- [Exercise]: Retype every line of the records exactly.

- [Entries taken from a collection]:
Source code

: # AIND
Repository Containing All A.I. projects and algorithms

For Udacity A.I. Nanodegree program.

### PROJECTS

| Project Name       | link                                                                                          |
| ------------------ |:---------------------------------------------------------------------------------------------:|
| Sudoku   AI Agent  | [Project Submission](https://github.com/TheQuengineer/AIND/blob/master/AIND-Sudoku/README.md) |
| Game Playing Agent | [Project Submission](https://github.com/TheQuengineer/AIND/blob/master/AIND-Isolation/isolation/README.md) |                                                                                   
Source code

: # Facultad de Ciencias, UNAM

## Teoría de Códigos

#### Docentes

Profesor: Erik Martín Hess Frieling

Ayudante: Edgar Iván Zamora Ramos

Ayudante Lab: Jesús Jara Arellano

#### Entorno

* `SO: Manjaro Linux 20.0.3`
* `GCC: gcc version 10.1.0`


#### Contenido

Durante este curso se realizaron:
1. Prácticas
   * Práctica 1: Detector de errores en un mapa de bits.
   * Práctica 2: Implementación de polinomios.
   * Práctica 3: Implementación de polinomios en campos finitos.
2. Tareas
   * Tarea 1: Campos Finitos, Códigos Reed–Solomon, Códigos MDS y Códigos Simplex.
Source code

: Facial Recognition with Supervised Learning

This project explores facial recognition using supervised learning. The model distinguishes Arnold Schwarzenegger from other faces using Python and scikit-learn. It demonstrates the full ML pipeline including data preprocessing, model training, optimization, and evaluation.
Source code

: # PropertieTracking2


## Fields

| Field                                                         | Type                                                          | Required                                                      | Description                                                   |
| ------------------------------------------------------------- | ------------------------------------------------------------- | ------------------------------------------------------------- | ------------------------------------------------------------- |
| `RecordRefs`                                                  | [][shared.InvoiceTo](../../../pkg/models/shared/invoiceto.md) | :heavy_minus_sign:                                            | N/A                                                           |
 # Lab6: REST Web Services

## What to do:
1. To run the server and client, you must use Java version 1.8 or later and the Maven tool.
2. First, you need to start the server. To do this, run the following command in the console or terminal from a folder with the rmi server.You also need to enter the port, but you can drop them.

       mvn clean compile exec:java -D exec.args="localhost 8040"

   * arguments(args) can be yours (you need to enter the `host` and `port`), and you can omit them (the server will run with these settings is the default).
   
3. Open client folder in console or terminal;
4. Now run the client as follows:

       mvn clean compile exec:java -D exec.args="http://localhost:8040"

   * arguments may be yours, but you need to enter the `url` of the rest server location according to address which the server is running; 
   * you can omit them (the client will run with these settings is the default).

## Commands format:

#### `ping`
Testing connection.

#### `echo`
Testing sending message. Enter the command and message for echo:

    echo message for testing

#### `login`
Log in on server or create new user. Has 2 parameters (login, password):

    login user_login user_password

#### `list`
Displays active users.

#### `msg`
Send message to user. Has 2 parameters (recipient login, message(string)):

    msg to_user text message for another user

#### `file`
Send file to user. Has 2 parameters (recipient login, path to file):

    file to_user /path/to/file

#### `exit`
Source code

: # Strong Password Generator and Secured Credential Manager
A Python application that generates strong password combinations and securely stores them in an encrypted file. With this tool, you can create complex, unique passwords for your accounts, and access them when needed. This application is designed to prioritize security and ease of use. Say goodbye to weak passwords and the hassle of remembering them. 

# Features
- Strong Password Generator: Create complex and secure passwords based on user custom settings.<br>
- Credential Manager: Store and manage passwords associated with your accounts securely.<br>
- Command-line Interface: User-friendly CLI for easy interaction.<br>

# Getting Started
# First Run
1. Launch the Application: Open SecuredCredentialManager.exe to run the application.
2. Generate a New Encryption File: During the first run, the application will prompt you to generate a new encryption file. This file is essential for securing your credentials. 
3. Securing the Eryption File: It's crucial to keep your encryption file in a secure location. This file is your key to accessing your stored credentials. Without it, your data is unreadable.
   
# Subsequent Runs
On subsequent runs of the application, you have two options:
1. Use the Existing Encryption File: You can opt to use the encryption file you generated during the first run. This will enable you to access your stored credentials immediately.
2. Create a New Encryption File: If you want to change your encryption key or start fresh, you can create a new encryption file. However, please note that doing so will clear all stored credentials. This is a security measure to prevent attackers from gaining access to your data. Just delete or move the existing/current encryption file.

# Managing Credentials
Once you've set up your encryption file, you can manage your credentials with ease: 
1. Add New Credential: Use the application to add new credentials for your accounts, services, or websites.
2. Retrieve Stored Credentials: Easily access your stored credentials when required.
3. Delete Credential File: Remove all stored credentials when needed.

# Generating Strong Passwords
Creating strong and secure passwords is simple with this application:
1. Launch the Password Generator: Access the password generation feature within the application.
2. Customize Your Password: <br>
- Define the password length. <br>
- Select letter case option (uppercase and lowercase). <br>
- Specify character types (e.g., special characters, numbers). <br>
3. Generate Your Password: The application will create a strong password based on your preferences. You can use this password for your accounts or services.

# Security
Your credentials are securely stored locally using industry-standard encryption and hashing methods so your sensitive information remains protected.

- [Answer section]:
Source code

: # AIND
Repository Containing All A.I. projects and algorithms

For Udacity A.I. Nanodegree program.

### PROJECTS

| Project Name       | link                                                                                          |
| ------------------ |:---------------------------------------------------------------------------------------------:|
| Sudoku   AI Agent  | [Project Submission](https://github.com/TheQuengineer/AIND/blob/master/AIND-Sudoku/README.md) |
| Game Playing Agent | [Project Submission](https://github.com/TheQuengineer/AIND/blob/master/AIND-Isolation/isolation/README.md) |                                                                                   
Source code

: # Facultad de Ciencias, UNAM

## Teoría de Códigos

#### Docentes

Profesor: Erik Martín Hess Frieling

Ayudante: Edgar Iván Zamora Ramos

Ayudante Lab: Jesús Jara Arellano

#### Entorno

* `SO: Manjaro Linux 20.0.3`
* `GCC: gcc version 10.1.0`


#### Contenido

Durante este curso se realizaron:
1. Prácticas
   * Práctica 1: Detector de errores en un mapa de bits.
   * Práctica 2: Implementación de polinomios.
   * Práctica 3: Implementación de polinomios en campos finitos.
2. Tareas
   * Tarea 1: Campos Finitos, Códigos Reed–Solomon, Códigos MDS y Códigos Simplex.
Source code

: Facial Recognition with Supervised Learning

This project explores facial recognition using supervised learning. The model distinguishes Arnold Schwarzenegger from other faces using Python and scikit-learn. It demonstrates the full ML pipeline including data preprocessing, model training, optimization, and evaluation.
Source code

: # PropertieTracking2


## Fields

| Field                                                         | Type                                                          | Required                                                      | Description                                                   |
| ------------------------------------------------------------- | ------------------------------------------------------------- | ------------------------------------------------------------- | ------------------------------------------------------------- |
| `RecordRefs`                                                  | [][shared.InvoiceTo](../../../pkg/models/shared/invoiceto.md) | :heavy_minus_sign:                                            | N/A                                                           |
 # Lab6: REST Web Services

## What to do:
1. To run the server and client, you must use Java version 1.8 or later and the Maven tool.
2. First, you need to start the server. To do this, run the following command in the console or terminal from a folder with the rmi server.You also need to enter the port, but you can drop them.

       mvn clean compile exec:java -D exec.args="localhost 8040"

   * arguments(args) can be yours (you need to enter the `host` and `port`), and you can omit them (the server will run with these settings is the default).
   
3. Open client folder in console or terminal;
4. Now run the client as follows:

       mvn clean compile exec:java -D exec.args="http://localhost:8040"

   * arguments may be yours, but you need to enter the `url` of the rest server location according to address which the server is running; 
   * you can omit them (the client will run with these settings is the default).

## Commands format:

#### `ping`
Testing connection.

#### `echo`
Testing sending message. Enter the command and message for echo:

    echo message for testing

#### `login`
Log in on server or create new user. Has 2 parameters (login, password):

    login user_login user_password

#### `list`
Displays active users.

#### `msg`
Send message to user. Has 2 parameters (recipient login, message(string)):

    msg to_user text message for another user

#### `file`
Send file to user. Has 2 parameters (recipient login, path to file):

    file to_user /path/to/file

#### `exit`
Source code

: # Strong Password Generator and Secured Credential Manager
A Python application that generates strong password combinations and securely stores them in an encrypted file. With this tool, you can create complex, unique passwords for your accounts, and access them when needed. This application is designed to prioritize security and ease of use. Say goodbye to weak passwords and the hassle of remembering them. 

# Features
- Strong Password Generator: Create complex and secure passwords based on user custom settings.<br>
- Credential Manager: Store and manage passwords associated with your accounts securely.<br>
- Command-line Interface: User-friendly CLI for easy interaction.<br>

# Getting Started
# First Run
1. Launch the Application: Open SecuredCredentialManager.exe to run the application.
2. Generate a New Encryption File: During the first run, the application will prompt you to generate a new encryption file. This file is essential for securing your credentials. 
3. Securing the Eryption File: It's crucial to keep your encryption file in a secure location. This file is your key to accessing your stored credentials. Without it, your data is unreadable.
   
# Subsequent Runs
On subsequent runs of the application, you have two options:
1. Use the Existing Encryption File: You can opt to use the encryption file you generated during the first run. This will enable you to access your stored credentials immediately.
2. Create a New Encryption File: If you want to change your encryption key or start fresh, you can create a new encryption file. However, please note that doing so will clear all stored credentials. This is a security measure to prevent attackers from gaining access to your data. Just delete or move the existing/current encryption file.

# Managing Credentials
Once you've set up your encryption file, you can manage your credentials with ease: 
1. Add New Credential: Use the application to add new credentials for your accounts, services, or websites.
2. Retrieve Stored Credentials: Easily access your stored credentials when required.
3. Delete Credential File: Remove all stored credentials when needed.

# Generating Strong Passwords
Creating strong and secure passwords is simple with this application:
1. Launch the Password Generator: Access the password generation feature within the application.
2. Customize Your Password: <br>
- Define the password length. <br>
- Select letter case option (uppercase and lowercase). <br>
- Specify character types (e.g., special characters, numbers). <br>
3. Generate Your Password: The application will create a strong password based on your preferences. You can use this password for your accounts or services.

# Security
Your credentials are securely stored locally using industry-standard encryption and hashing methods so your sensitive information remains protected.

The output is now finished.